In mammalian cells, syndecans are expressed by unique genes located on different chromosomes. This is general lack of evidence of alternate splicing in syndecan genes. All members of the syndecan family have 5 exons. The difference in size of the syndecans is credited to the variable length of exon 3, which encodes a spacer domain [1, 14]. In humans, the amino acid length of syndecan 1, 2, 3 and 4 is 310, 201, 346 and 198 respectively. Glycosaminoglycan chains, a member of the heparan sulfate group, are an important component of syndecan and are responsible for a diverse set of syndecan functions. The addition of glycosaminoglycans to syndecan is controlled by a series of post- translation events.
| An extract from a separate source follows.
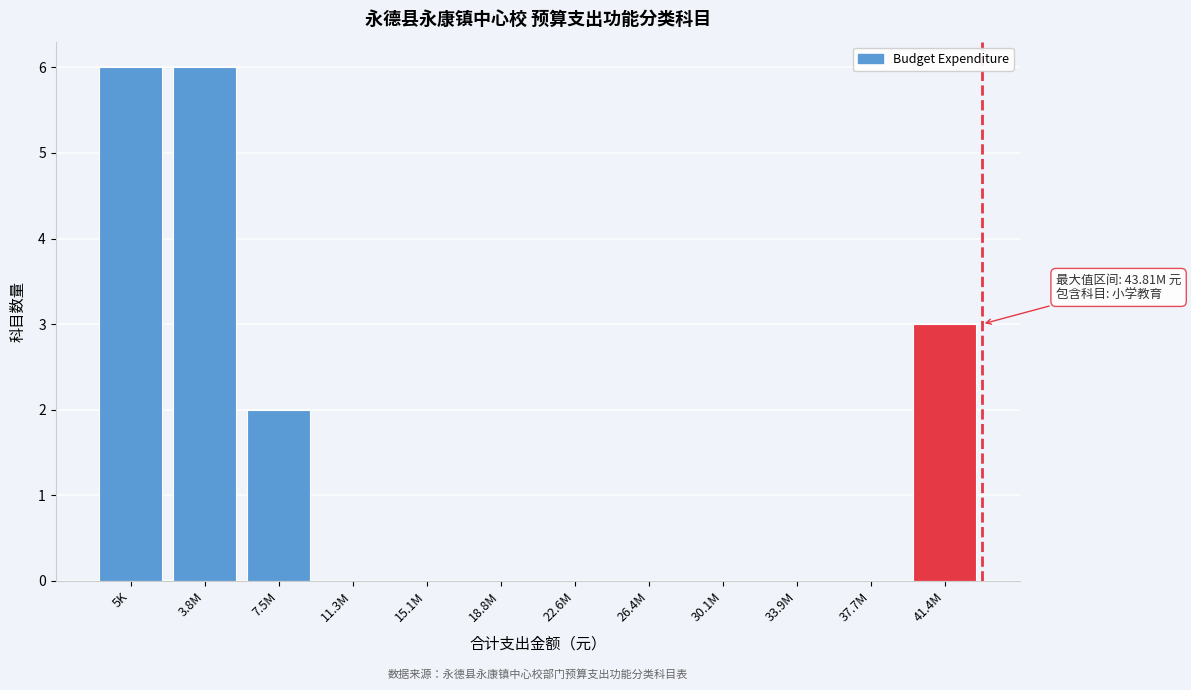

Reading left to right, what are all the values shown in this chart?

5K=6	3.8M=6	7.5M=2	11.3M=0	15.1M=0	18.8M=0	22.6M=0	26.4M=0	30.1M=0	33.9M=0	37.7M=0	41.4M=3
The preferential site for the addition of glycosaminoglycans is on a serine residue followed by glycine residue, where the linker is attached for the elongation of the glycosaminoglycans by α-N-acetylglucosaminyltransferase I [1]. The linker is composed of four saccharides, first one being xylose, which is an unusual sugar in a unique place, attached to serine of the protein core and sequentially followed by two galactose and a β-D-glucuronic acid [1, 12].

Syndecans are expressed on the cell surface in a cell-specific manner. For example, in mouse cells and tissues, syndecan 1 is highly expressed in fibroblastic and epithelial cells. It is especially high in keratinocytes whereas low in endothelial and neural cells. These tissues include skin, liver, kidney and lungs. Syndecan 2 is highly expressed in endothelial, neural, and fibroblastic cells, whereas it has low expression levels in epithelial cells. It is specific to tissues such as the liver, endothelia and fibroblasts. Syndecan 3 is highly expressed in neural cells, but has low or undetectable amount in epithelial cells. In tissues, it is specific to the brain and expressed at low levels in liver, kidney, lung and small intestine. Syndecan 4 is highly expressed by epithelial and fibroblastic cells, but has low expression levels in neural and endothelial cells. In tissues, it is preferentially expressed in the liver and lungs [11].

Functionality of syndecan is contributed by glycosaminoglycans which help in the interaction with different extracellular ligands. Depending upon the cellular localization of syndecan, glycosaminoglycans have different structures to accommodate the functional needs of the region. The syndecans are known to form homologous oligomers that may be important for their functions.

Functions of syndecan can be categorized in four ways. First is growth-factor-receptor activation. Glycosaminoglycans attached to the syndecan help binding of the various growth factors for activation of important cellular signaling mechanisms. Growth factors such as FGF2, HGF, EGF, VEGF, neuregulins and others interact with syndecans [1, 2, 8]. For example, at the site of tissue injury, the soluble syndecan-1 ectodomains are cleaved by heparanases, producing heparin-like fragments that activate bFGF [13]. Whereas most growth factors interact with syndecans via heparan sulfate chains, the prosecretory mitogen lacritin requires heparanase to both expose and create a binding site in the N-terminus of syndecan 1.

Second is matrix adhesion. Syndecans bind to structural extracellular matrix molecules such as collagens I, III, V, fibronectin, thrombospondin, and tenascin to provide structural support for the adhesion [1, 2].

A third function is cell–cell adhesion. Evidence for syndecan's role in cell–cell adhesion comes from the human myeloma cell line. These myeloma cells had a deficiency in the ability to adhere to one another in a rotation-mediated aggregation matrix. This deficiency is attributed to the lack of syndecan 1 expression. Syndecan 4 also interacts with integrin proteins for cell–cell adhesion [1, 2, 12].